**Task instructions:** Can you carry on the passage about morphea scars, picking up right after its last sentence?

**Passage for review:**
- Opening Delimiter -

Although rare, morphea is invariably scarring, and 10 percent of affected patients develop
functional disability as a result of the scars. It is a connective tissue disease limited to the
skin, the subcutaneous tissue or even the underlying muscle.
It is characterized by the appearance of single or of multiple sclerous patches with
an ivory center and surrounded by a violaceous ring, indicating an inflammatory activity.
Pigmentation disorders are sometimes present. It generally develops in three phases:
inflammatory, edematous and then atrophic. The depth of sclerosis is variable and can
reach the fascia and underlying muscle. The loss of sweat glands, hair follicles, and
melanocytes compromises the ability of skin, to resist mechanical trauma, and to protect
from UV radiation.
There are five forms of localized scleroderma: plaques, generalized morphea,
bullous morphea, linear morphea and morphea profunda.
Three different laser sources are now available to be involved in morphea
treatment protocol: vascular-specific pulsed dye laser (PDL) to reduce hyperemia,
ablative fractional lasers to improve texture and pliability of the atrophic scar, and
intense pulsed light (IPL) to correct scar dyschromia.
Depending upon the constellation of patient symptoms and functional deficits,
treatment of the morphea scar involves a number of modalities. Surgical incision or
excision of the scar may be necessary, and defects are reconstructed with biologic skin
substitutes, split- and full-thickness skin grafts, tissue rearrangement, tissue-expanded or
pedicled
flaps,
and
even
free
tissue
transfer.

- Closing Delimiter -

**Extracted information:**

- Opening Delimiter -

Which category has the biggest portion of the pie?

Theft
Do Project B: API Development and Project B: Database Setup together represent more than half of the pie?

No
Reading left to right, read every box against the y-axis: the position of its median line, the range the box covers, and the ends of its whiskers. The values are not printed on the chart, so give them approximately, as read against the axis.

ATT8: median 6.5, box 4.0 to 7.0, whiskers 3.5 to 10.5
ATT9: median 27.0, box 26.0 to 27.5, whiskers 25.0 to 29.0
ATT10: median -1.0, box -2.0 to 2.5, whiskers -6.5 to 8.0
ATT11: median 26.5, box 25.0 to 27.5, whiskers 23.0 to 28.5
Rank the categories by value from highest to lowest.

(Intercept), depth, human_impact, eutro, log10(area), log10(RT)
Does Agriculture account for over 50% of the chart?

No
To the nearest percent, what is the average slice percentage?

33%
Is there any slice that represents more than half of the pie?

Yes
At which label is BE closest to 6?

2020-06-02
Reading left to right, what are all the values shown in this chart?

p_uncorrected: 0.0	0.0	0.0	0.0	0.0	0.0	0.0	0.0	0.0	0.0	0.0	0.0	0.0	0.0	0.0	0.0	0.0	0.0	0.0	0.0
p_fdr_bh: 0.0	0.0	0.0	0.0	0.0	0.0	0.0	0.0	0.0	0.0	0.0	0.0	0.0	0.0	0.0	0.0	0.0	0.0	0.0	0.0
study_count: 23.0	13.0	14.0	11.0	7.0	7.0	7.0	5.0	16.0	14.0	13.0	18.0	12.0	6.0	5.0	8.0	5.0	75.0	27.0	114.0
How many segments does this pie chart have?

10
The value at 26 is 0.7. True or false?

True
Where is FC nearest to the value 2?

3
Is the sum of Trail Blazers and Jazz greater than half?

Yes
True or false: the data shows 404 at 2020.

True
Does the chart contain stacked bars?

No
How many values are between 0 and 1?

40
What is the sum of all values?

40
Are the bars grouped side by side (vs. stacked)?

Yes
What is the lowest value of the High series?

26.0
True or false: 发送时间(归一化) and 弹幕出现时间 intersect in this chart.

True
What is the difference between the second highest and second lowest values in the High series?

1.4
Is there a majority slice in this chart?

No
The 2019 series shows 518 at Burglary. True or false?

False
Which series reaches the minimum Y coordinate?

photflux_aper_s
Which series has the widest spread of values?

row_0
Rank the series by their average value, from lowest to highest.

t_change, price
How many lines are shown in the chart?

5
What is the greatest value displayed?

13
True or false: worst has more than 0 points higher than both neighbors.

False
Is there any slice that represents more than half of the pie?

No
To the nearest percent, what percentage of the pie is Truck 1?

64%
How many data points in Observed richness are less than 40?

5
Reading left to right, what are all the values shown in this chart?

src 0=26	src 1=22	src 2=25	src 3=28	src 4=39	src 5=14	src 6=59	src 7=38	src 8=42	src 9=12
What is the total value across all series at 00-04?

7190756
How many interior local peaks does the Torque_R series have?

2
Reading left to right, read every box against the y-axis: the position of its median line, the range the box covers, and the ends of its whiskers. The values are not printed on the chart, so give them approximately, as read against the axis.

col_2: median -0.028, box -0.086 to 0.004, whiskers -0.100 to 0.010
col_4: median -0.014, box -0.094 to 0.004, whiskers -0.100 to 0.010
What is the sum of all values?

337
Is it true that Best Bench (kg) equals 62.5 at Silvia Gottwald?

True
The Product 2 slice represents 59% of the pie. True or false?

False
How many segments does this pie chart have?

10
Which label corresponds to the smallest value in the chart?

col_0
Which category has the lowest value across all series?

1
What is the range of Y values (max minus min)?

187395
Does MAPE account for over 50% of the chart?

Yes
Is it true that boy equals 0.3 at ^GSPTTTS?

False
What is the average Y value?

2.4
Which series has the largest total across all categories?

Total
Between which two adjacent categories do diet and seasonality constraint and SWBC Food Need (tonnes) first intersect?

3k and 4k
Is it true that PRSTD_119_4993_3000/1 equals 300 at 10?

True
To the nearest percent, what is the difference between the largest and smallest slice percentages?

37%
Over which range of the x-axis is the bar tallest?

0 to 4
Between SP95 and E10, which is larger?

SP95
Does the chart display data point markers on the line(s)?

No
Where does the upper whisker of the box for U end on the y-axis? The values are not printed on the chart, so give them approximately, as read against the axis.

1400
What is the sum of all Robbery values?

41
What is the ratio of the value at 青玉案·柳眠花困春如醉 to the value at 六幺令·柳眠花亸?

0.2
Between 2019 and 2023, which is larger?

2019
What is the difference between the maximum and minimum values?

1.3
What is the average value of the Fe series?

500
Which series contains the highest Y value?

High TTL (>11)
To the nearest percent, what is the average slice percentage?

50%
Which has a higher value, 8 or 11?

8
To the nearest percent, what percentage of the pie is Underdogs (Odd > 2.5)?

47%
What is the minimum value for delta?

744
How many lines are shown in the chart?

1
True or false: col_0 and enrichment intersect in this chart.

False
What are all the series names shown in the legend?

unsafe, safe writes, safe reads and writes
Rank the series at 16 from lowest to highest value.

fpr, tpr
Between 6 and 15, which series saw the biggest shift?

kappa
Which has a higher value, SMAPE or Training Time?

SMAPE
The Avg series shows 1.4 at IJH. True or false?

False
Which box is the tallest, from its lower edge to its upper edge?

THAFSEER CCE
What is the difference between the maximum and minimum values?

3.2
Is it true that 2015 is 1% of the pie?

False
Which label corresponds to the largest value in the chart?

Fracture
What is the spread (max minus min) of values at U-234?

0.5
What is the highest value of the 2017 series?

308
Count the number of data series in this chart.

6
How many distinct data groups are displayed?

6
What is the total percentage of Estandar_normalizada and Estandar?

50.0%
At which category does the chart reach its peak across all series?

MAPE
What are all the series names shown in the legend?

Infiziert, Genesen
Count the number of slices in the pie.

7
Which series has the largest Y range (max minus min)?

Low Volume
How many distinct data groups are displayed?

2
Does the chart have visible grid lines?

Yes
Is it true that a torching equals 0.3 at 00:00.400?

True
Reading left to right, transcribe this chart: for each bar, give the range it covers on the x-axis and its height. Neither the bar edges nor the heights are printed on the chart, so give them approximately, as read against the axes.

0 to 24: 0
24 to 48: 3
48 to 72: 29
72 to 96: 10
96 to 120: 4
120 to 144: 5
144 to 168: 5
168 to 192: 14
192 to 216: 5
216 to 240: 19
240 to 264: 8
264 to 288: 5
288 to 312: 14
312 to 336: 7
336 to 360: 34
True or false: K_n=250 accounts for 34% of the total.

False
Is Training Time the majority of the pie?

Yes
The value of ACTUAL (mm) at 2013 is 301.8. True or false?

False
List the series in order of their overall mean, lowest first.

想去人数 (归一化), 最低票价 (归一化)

- Closing Delimiter -

**Task answer:**
Fractional laser resurfacing, first introduced in 2005 has been largely utilized for
cosmetic indications, such as treatment of scars, photoaging, fine lines of the mouth and
eyelids, and abnormal pigmentation. Ablative fractional Er-YAG laser beam targets
intracellular water, leading to vaporization of tissue and denaturation of surrounding
extracellular proteins. Fractional resurfacing is theoretically attractive in the management
of morphea scars, because microscopic columns of abnormal dermis are vaporized or
coagulated, which in turn stimulate collagen production and remodeling. These
microscopic treatment zones (MTZs) produce by scanning fractional laser mode are 250
micrometers in diameter and 10 to 20% of coverage up to 200 micrometers in depth,
leaving a significant amount of epidermis and dermis intact, to assist in rapid and
controlled wound healing. Deeper, safe penetration with these ablative lasers may be
possible by using turbo mode. This provides greater flexibility of Er:YAG laser fractional
treatments. It allows fractional treatments to be accomplished from the keratinous layer to
depths the practitioner deems necessary for the clinical application at hand.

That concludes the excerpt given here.